ABOUT THIS TASK – Retype, exactly as they appear below, the lines between the line holding "middle tip: (170, 165)" and the line holding "pinky tip: (154, 152)", both ends included.

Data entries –
* * * * *
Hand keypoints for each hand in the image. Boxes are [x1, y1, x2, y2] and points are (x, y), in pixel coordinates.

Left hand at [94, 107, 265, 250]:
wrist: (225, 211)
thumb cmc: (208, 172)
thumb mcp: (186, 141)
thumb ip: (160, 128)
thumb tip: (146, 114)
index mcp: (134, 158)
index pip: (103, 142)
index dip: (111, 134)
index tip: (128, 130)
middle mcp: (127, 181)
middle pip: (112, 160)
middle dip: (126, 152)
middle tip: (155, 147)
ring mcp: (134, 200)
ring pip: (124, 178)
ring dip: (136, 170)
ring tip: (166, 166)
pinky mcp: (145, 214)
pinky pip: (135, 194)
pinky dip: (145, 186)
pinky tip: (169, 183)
* * * * *
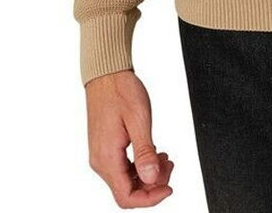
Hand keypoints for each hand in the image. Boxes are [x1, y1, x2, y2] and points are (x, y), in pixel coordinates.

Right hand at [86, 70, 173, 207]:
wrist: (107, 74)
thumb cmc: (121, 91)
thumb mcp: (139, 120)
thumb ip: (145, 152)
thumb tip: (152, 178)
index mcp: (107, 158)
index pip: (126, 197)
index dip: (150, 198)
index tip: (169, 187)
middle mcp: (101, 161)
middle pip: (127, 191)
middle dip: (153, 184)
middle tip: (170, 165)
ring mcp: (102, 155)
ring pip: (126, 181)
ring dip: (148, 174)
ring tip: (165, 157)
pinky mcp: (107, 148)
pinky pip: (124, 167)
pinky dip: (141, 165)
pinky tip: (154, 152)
* * * * *
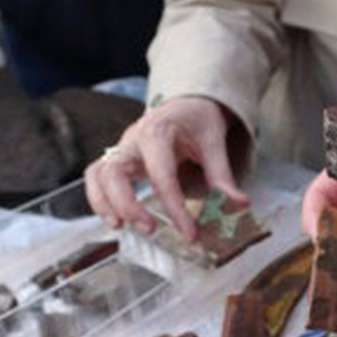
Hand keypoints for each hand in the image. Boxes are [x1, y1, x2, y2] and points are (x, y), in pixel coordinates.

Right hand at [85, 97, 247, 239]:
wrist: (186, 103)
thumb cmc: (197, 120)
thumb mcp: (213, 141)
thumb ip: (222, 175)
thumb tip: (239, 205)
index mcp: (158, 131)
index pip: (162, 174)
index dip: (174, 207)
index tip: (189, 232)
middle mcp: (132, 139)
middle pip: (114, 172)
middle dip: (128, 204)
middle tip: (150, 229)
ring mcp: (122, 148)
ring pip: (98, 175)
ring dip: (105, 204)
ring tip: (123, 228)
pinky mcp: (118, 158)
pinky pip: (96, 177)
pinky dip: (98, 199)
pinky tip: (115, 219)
* * * * *
TASK RESPONSE –
middle tip: (170, 165)
ring mcp: (102, 155)
ring pip: (126, 181)
ring dip: (148, 174)
ring tip: (165, 157)
pinky mcp: (107, 148)
pinky pip: (124, 167)
pinky dip: (141, 165)
pinky tip: (154, 152)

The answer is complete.